Depuis le début des événements, plusieurs sportifs ont exprimé leurs préoccupations concernant la politique du président Trump, notamment en matière d'immigration. En raison des restrictions sur les actions politiques lors des cérémonies de médailles, la Charte olympique a introduit l'article 50 en 2021, mais les athlètes disposent encore de la liberté d'expression lors des conférences de presse et sur les réseaux sociaux. Ces expressions prennent un relief particulier dans un contexte où les tensions politiques s’aggravent aux États-Unis.

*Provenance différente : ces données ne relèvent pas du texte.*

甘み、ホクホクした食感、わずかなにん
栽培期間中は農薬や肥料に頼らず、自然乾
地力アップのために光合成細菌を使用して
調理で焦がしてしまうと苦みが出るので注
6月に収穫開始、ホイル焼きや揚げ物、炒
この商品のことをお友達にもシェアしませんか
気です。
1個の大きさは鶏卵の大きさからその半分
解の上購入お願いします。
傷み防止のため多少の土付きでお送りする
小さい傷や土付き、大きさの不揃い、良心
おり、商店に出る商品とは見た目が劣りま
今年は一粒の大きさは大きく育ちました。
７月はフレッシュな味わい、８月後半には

Des figures prépondérantes, comme le skieur acrobatique Gus Kenworthy, qui représente désormais le Royaume-Uni après avoir initialement participé pour les États-Unis, a lancé les hostilités. En affichant un message fort sur la neige, il a déclaré : "Fuck ICE", en référence aux méthodes agressives de la police fédérale d'immigration américaine. Il a écrit sur Instagram : "Des innocents ont été tués. Nous ne pouvons pas rester silencieux face à cette violence".
La résonance des mots
À la suite de son action, Kenworthy a reçu des messages de soutien, mais aussi des menaces. Malgré cela, il persiste à croire qu'il est essentiel d’exprimer ses opinions en période d'injustice. Dans ce même élan, d'autres athlètes, comme Hunter Hess, ont ouvertement partagé leurs sentiments mitigés sur la représentation des États-Unis et les défis que cela implique.
Hess a suscité la controverse par ses déclarations, affirmant que les actions du président ne l'inspiraient pas. En retour, Trump a qualifié Hess de "raté" et a condamné ses opinions. De son côté, le vice-président JD Vance a exhorté les athlètes à se concentrer sur le sport plutôt que sur les débats politiques.
Des membres de l'équipe, comme Ben Ogden, ont pris la défense de Hess, affirmant le droit d'expression des athlètes. De même, Chloe Kim, célèbre snowboardeuse, a appelé à l'unité et à la compassion en période de crise politique. Dans un climat où la liberté d'expression est précieuse, Kim met en avant les contributions historiques des immigrants, ancrant son engagement à la diversité.
Une ambiance tendue mais solidaire
Des réactions diversifiées émergent de la part des athlètes. Alors que certains, comme Amber Glenn, choisissent de parler des injustices envers la communauté LGBTQ+, d'autres, comme Mikaela Shiffrin, expriment des réflexions plus nuancées sur la situation politique actuelle. Lors de l'événement, elle a partagé une citation de Nelson Mandela, soulignant l'importance d'un environnement inclusif.
Le CIO en retrait
Le Comité international olympique (CIO), quant à lui, a évité de s'engager dans cette controverse. Son porte-parole a déclaré ne pas vouloir alimenter le débat et a souligné que chaque athlète mérite d'être soutenu. L'US Olympic and Paralympic Committee reconnaît les défis auxquels ses sportifs peuvent faire face, et offre des ressources pour les aider.
La scène olympique est donc teintée de prises de position audacieuses et de dialogues sur des sujets sociopolitiques cruciaux. Certains spectateurs se sont même manifestés en brandissant un drapeau affichant : "Nous nous excusons pour notre mauvais comportement. Nous allons nous améliorer". Ces événements illustrent comment le sport peut servir de vecteur de changement social tout en célébrant l'esprit de compétition.